• [WHAT YOU NEED TO DO] All the entries need to be duplicated exactly, with the pictures omitted.

• [SUPPLIED RECORDS]
===============

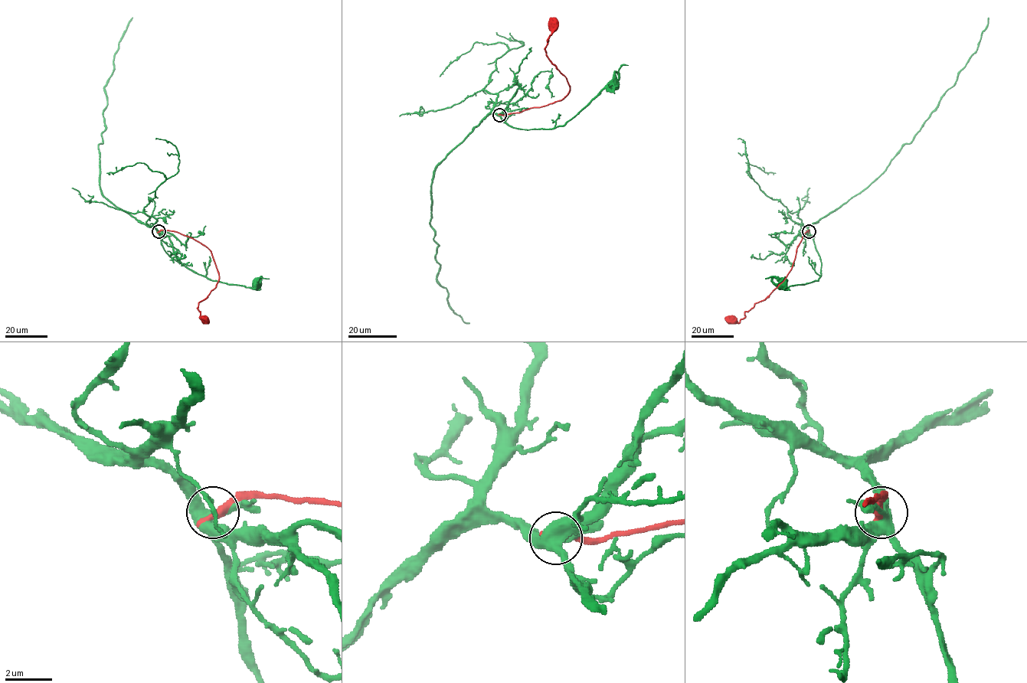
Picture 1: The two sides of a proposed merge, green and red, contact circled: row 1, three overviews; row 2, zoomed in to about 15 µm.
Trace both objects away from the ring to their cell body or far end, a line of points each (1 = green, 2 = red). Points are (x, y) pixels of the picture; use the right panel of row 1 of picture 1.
1: (809, 231), (820, 258), (819, 279), (782, 288), (783, 282)
2: (809, 231), (802, 236), (785, 279), (764, 299), (756, 303), (744, 312), (744, 317), (739, 322), (732, 319)

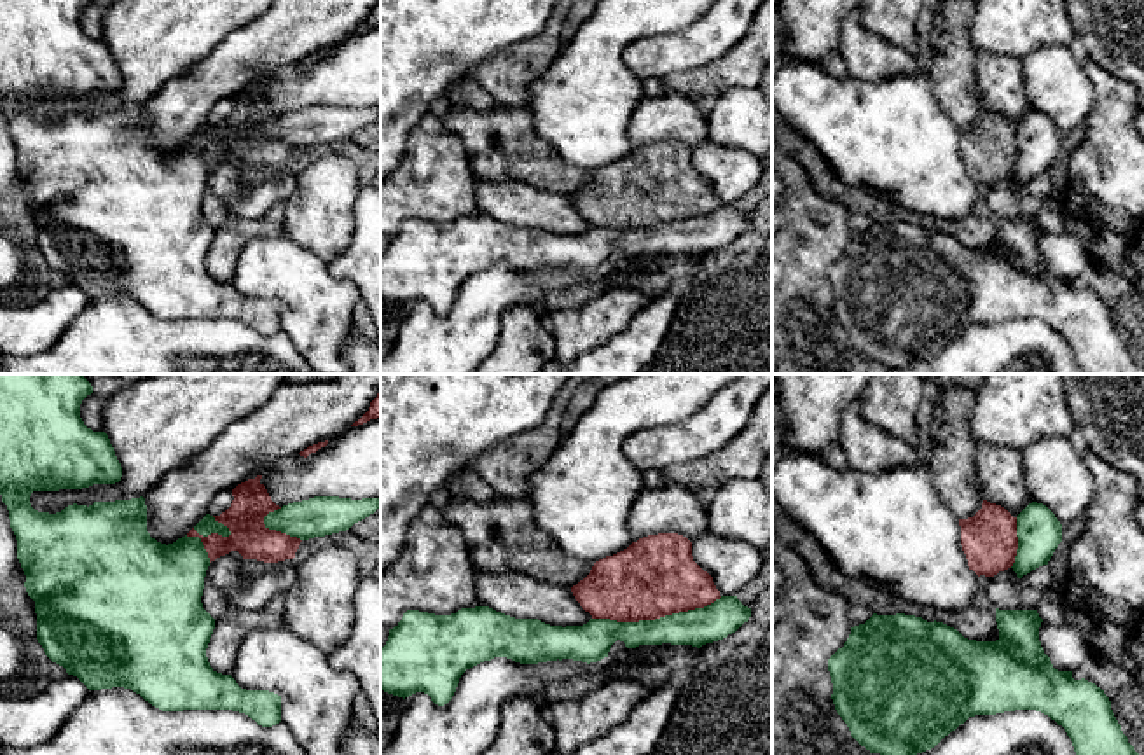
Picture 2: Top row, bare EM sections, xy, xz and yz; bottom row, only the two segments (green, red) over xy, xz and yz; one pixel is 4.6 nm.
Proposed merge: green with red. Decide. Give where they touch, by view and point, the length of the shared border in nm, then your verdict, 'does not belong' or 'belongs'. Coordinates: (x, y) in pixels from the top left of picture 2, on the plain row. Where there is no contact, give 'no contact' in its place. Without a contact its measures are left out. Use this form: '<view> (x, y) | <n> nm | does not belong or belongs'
xz (657, 228) | 600 nm | does not belong

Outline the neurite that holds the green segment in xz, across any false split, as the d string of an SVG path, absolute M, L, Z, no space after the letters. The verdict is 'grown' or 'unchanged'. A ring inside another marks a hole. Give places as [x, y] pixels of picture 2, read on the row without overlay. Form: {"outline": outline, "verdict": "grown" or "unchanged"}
{"outline": "M737 204L655 229L617 231L590 227L583 234L550 234L538 227L515 227L489 215L461 217L451 224L407 218L389 238L381 257L381 299L409 306L424 301L447 313L461 283L494 266L520 273L573 267L597 271L620 248L639 253L692 253L700 257L735 241L751 225Z", "verdict": "unchanged"}

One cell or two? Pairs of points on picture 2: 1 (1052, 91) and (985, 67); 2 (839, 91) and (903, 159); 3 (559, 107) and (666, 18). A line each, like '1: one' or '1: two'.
1: two
2: one
3: one

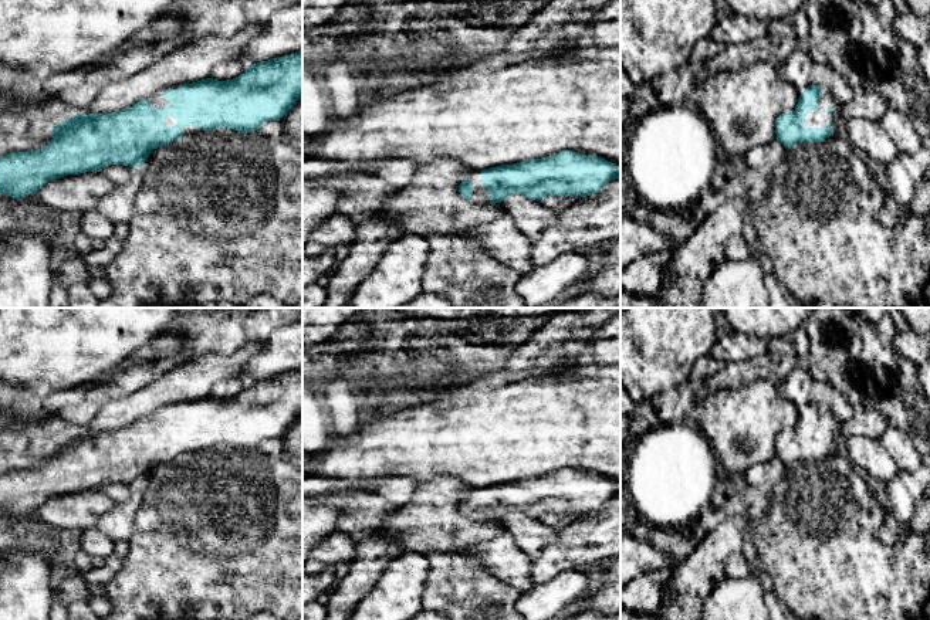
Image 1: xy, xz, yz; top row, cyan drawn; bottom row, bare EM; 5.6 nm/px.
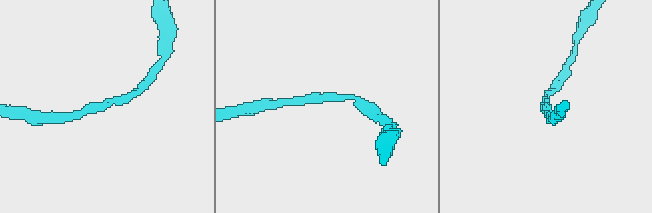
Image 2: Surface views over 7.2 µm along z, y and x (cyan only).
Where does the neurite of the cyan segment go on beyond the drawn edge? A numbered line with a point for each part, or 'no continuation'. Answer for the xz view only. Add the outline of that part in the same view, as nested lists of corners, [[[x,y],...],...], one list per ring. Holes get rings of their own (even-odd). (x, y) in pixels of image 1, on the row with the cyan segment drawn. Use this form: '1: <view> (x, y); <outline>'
1: xz (480, 196); [[[469,170],[469,173],[463,177],[463,180],[473,182],[473,197],[471,201],[477,204],[488,204],[490,201],[490,192],[486,190],[481,184],[481,170]]]

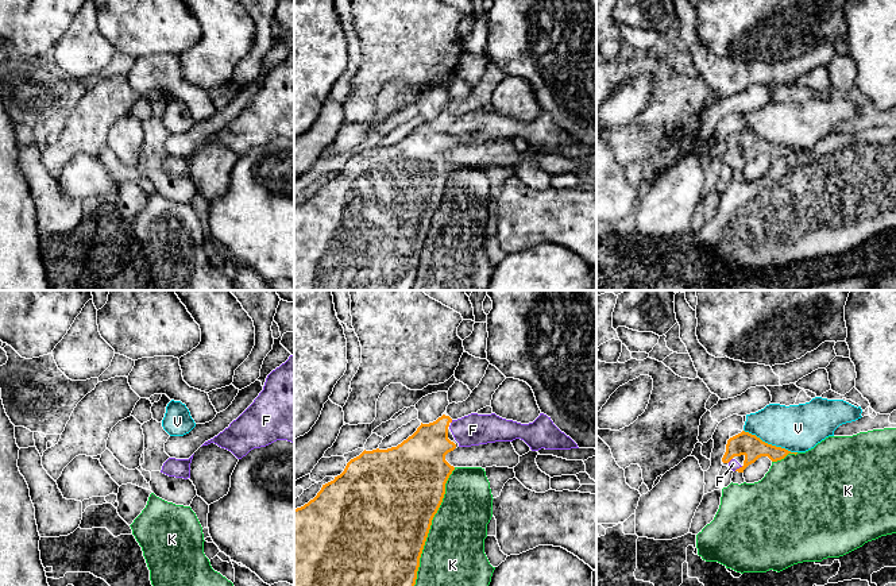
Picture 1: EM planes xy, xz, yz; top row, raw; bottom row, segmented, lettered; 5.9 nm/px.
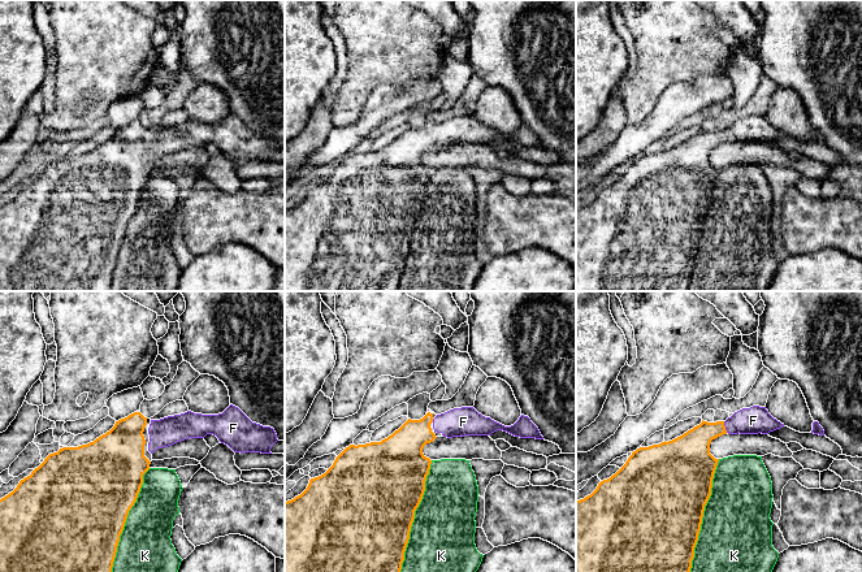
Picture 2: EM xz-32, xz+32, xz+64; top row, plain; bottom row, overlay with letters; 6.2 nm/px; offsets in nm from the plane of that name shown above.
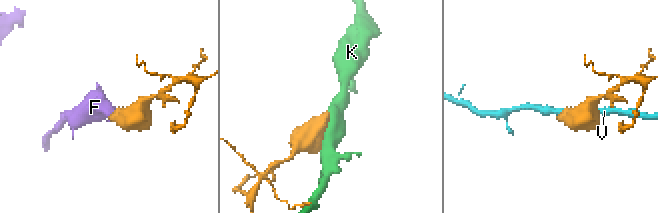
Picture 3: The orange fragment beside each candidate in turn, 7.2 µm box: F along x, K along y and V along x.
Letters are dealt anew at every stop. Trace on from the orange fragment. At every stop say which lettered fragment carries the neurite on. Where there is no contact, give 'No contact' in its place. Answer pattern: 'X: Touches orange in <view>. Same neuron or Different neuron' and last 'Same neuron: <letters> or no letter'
F: Touches orange in yz. Same neuron
K: Touches orange in xz. Different neuron
V: Touches orange in yz. Different neuron
Same neuron: F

===============

• [SOLVED PROBLEM]
Picture 1: The two sides of a proposed merge, green and red, contact circled: row 1, three overviews; row 2, zoomed in to about 15 µm.
Trace both objects away from the ring to their cell body or far end, a line of points each (1 = green, 2 = red). Points are (x, y) pixels of the picture; use the right panel of row 1 of picture 1.
1: (809, 231), (820, 258), (819, 279), (782, 288), (783, 282)
2: (809, 231), (802, 236), (785, 279), (764, 299), (756, 303), (744, 312), (744, 317), (739, 322), (732, 319)

Picture 2: Top row, bare EM sections, xy, xz and yz; bottom row, only the two segments (green, red) over xy, xz and yz; one pixel is 4.6 nm.
Proposed merge: green with red. Decide. Give where they touch, by view and point, the length of the shared border in nm, then your verdict, 'does not belong' or 'belongs'. Coordinates: (x, y) in pixels from the top left of picture 2, on the plain row. Where there is no contact, give 'no contact' in its place. Without a contact its measures are left out. Use this form: '<view> (x, y) | <n> nm | does not belong or belongs'
xz (657, 228) | 600 nm | does not belong

Outline the neurite that holds the green segment in xz, across any false split, as the d string of an SVG path, absolute M, L, Z, no space after the letters. The verdict is 'grown' or 'unchanged'. A ring inside another marks a hole. Give places as [x, y] pixels of picture 2, read on the row without overlay. Form: {"outline": outline, "verdict": "grown" or "unchanged"}
{"outline": "M737 204L655 229L617 231L590 227L583 234L550 234L538 227L515 227L489 215L461 217L451 224L407 218L389 238L381 257L381 299L409 306L424 301L447 313L461 283L494 266L520 273L573 267L597 271L620 248L639 253L692 253L700 257L735 241L751 225Z", "verdict": "unchanged"}

One cell or two? Pairs of points on picture 2: 1 (1052, 91) and (985, 67); 2 (839, 91) and (903, 159); 3 (559, 107) and (666, 18). A line each, like '1: one' or '1: two'.
1: two
2: one
3: one

Image 1: xy, xz, yz; top row, cyan drawn; bottom row, bare EM; 5.6 nm/px.
Image 2: Surface views over 7.2 µm along z, y and x (cyan only).
Where does the neurite of the cyan segment go on beyond the drawn edge? A numbered line with a point for each part, or 'no continuation'. Answer for the xz view only. Add the outline of that part in the same view, as nested lists of corners, [[[x,y],...],...], one list per ring. Holes get rings of their own (even-odd). (x, y) in pixels of image 1, on the row with the cyan segment drawn. Use this form: '1: <view> (x, y); <outline>'
1: xz (480, 196); [[[469,170],[469,173],[463,177],[463,180],[473,182],[473,197],[471,201],[477,204],[488,204],[490,201],[490,192],[486,190],[481,184],[481,170]]]

Picture 1: EM planes xy, xz, yz; top row, raw; bottom row, segmented, lettered; 5.9 nm/px.
Picture 2: EM xz-32, xz+32, xz+64; top row, plain; bottom row, overlay with letters; 6.2 nm/px; offsets in nm from the plane of that name shown above.
Picture 3: The orange fragment beside each candidate in turn, 7.2 µm box: F along x, K along y and V along x.
Letters are dealt anew at every stop. Trace on from the orange fragment. At every stop say which lettered fragment carries the neurite on. Where there is no contact, give 'No contact' in its place. Answer pattern: 'X: Touches orange in <view>. Same neuron or Different neuron' and last 'Same neuron: <letters> or no letter'
F: Touches orange in yz. Same neuron
K: Touches orange in xz. Different neuron
V: Touches orange in yz. Different neuron
Same neuron: F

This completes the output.